Moved to Help by a Devastating Loss

Aidan Silva loved soccer, basketball, baseball, and his younger brother, Devin. On a sunny afternoon over Labor Day weekend in 2010, Aidan collapsed without warning and died. He was seven years old.

The cause was determined to be sudden cardiac arrest, a condition where the heart malfunctions and stops beating abruptly. More than 356,000 Americans of all ages experienced sudden cardiac arrest in 2022, and nearly 90 percent of them died, according to the American Heart Association (AHA).

Chester County Hospital and Aidan's Heart Foundation are helping to raise awareness of sudden cardiac arrest by conducting heart screenings and CPR and automated external defibrillator training throughout the region.

On a Thursday evening last June – which would have been the month Aidan graduated from high school – Chester County Hospital partnered with the foundation to host two free, hands-only CPR and AED training sessions at the Marsh Creek Sixth Grade Center in Downingtown, PA. (These were not certification courses.) In all, 118 people attended.

Ahead of the sessions, Michele Francis, MS, RD, CDCES, LDN, Director of Community Health and Wellness for the hospital, said, "This event is to help people be educated and unafraid. Instead, they can be empowered to respond."

With sudden cardiac arrest, seconds matter. According to AHA data, bystanders initiated CPR in nearly 41 percent of cases, and about six percent used an AED.

Last June's training sessions, which took place during National CPR and AED Awareness Week, represented the first time the hospital and Aidan’s Heart Foundation collaborated. 

"Some of our hospital’s staff had volunteered with the foundation, so we just started a dialogue with them," Francis explains.
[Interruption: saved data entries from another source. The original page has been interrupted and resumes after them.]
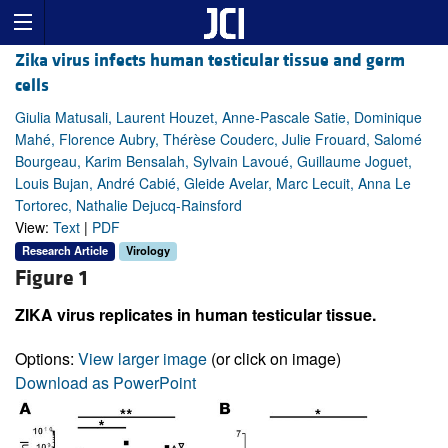
Zika virus infects human testicular tissue and germ
cells
Giulia Matusali, Laurent Houzet, Anne-Pascale Satie, Dominique
Mahé, Florence Aubry, Thérèse Couderc, Julie Frouard, Salomé
Bourgeau, Karim Bensalah, Sylvain Lavoué, Guillaume Joguet,
Louis Bujan, André Cabié, Gleide Avelar, Marc Lecuit, Anna Le
Tortorec, Nathalie Dejucq-Rainsford
View:
Text
|
PDF
Research Article
Virology
Figure 1
ZIKA virus replicates in human testicular tissue.
Options:
View larger image
(or click on image)
Download as PowerPoint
The sessions were led by CPR-certified youth instructors, with support from other volunteers, including the hospital’s staff and other community members. Marshall-Silva reportedly contacted three local high school students – Maycie Kulp, Bailey Mullen, and Anna Powers – to ask if they could recruit instructors for the event. Within three days, they’d signed up more than 50 high school students, all certified in CPR and trained in administering an AED.

Most of them were certified (or recertified) at one of the two training sessions held a month earlier, organized and led by Jerry Peters, a director of the Good Fellowship Ambulance & EMS Training Institute in West Chester, PA and a paramedic since 1984. Marshall-Silva said they earned their certification specifically so they could volunteer at the June training sessions.

"Their intention is to pay tribute to their first-grade classmate they lost to sudden cardiac arrest," said Mary Maurer, a Chester County Hospital Emergency Department nurse who volunteers with Aidan's Heart Foundation. "This will be a senior capstone event and will honor Aidan's legacy and Christy’s mission."

Marshall-Silva is especially focused on equipping kids and teens with the skills necessary to respond in an emergency since sudden cardiac arrest is the leading cause of death among teenage athletes, according to the foundation, which has trained more than 8,000 children across the region in how to administer CPR and an AED.

"We like to teach kids these skills because they're not afraid to jump in to help their friend survive a cardiac event," Marshall-Silva said in promoting the training sessions. "We empower them with this knowledge because we know they can do it. It's not rocket science. You just have to be brave enough to take action."


Chester County Hospital and Aidan's Heart Foundation are raising awareness of sudden cardiac arrest by conducting heart screenings and CPR and automated external defibrillator training throughout the region.